Relegation last year was only the start of a dismal season for Cork, who later lost to Tipperary in the Munster Championship for the first time in 72 years, before exiting the All-Ireland race following defeat by Donegal in the All-Ireland qualifiers.

It made promotion the obvious first requirement this year but a draw with Galway and defeats by Kildare and Clare have left them in a situation where, even if they win their last three games, it may not be enough to secure a top two finish.

"Missing out on promotion would be a big setback - there's no doubt about that. They don't want another year in Division 2. One thing this Cork team needs is to build some confidence. It has taken a lot of battering in the last year or two and not getting out of Division 2 would be a further blow," said Davis.

Like everyone else - inside and outside the county - he finds it difficult to pinpoint why Cork's fortunes have taken such a hit. After losing to Tipperary last year and to Clare this year, it could be argued that Cork are now ranked fourth in Munster, which continues to be dominated by Kerry.

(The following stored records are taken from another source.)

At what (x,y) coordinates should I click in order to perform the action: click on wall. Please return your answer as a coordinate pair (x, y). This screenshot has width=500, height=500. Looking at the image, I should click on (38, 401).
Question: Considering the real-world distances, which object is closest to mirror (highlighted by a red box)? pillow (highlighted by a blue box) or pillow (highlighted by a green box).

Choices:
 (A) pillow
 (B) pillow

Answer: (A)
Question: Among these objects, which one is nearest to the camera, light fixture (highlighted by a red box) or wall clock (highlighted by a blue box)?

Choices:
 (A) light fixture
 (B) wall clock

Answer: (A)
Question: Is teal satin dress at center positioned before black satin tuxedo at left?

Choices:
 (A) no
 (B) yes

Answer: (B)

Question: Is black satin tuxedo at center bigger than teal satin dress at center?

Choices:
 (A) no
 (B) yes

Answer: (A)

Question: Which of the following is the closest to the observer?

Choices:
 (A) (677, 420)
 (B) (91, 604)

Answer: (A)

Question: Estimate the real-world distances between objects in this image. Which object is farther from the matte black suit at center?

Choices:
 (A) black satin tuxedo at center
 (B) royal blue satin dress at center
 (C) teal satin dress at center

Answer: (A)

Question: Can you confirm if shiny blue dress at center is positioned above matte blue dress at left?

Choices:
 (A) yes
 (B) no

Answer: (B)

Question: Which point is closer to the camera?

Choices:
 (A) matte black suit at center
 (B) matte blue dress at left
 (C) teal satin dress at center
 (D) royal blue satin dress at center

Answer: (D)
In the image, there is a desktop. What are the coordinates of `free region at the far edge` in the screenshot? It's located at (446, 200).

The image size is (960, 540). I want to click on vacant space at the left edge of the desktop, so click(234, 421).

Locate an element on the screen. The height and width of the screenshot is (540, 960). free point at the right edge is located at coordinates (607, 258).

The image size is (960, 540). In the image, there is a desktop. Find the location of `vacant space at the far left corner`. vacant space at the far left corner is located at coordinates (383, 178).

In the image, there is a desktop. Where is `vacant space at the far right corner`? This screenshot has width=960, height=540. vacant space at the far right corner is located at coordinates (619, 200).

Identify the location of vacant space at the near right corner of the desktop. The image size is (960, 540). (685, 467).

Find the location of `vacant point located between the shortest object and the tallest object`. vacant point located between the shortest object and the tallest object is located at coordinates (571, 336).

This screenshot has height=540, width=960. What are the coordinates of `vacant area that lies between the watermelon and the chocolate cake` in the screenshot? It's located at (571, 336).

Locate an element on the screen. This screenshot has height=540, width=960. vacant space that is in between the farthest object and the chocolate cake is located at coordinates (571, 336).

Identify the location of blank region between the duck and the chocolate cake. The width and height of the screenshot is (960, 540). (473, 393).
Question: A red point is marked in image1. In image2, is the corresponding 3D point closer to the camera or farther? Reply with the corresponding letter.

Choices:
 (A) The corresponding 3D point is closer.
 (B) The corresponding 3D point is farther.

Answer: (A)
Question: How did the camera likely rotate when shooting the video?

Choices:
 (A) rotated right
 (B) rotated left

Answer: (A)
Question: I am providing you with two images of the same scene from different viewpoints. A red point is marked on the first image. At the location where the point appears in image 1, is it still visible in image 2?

Despite those statistical realities, Davis believes that the situation is not as grim as it might appear.

"There definitely seems to be confidence issues there, which is understandable I suppose after some of the disappointing results they have had in the last few years. They are still very good players though and if they could string a few wins together, it would work wonders. We've seen that with lot of teams in the past.

"In our day, we always felt that playing for Cork gave us confidence, a belief in ourselves that we could beat anybody. That doesn't win games but if you're feeling good about yourselves as a group, you play better and the results follow. That's what this group of Cork players need now.

"It's very easy to be critical of players and management nowadays but it's never as black and white as that.

"We all know that Cork have not been going well but they still have the talent to bring it altogether.

"I would still think that they will be in the last eight in the All-Ireland this year. After that, they can have a real go," he said.

Next Sunday's clash - the first between Cork and Meath since the 2009 league - brings back memories of the great battles in the 1987-'90 period and again in 1999 when they met in another All-Ireland final. They were times which neither set of supporters will ever forget; nor would they have envisaged a decline, similar to what both are now experiencing, albeit with more hope in Cork of a quicker exit from disappointing times.

"There's no point looking back at the past. Cork and Meath have to accept where they are now and do everything they can to get out of it. Winning a Munster title would be massive for Cork and while most people might think they have no chance this year, it's not that straightforward.

"A few wins would work wonders for them. That's why it's so important to win their last three league games. If it's enough to win promotion, that would be great but even if it isn't, it would leave them in a fairly good place going into the championship," added Davis.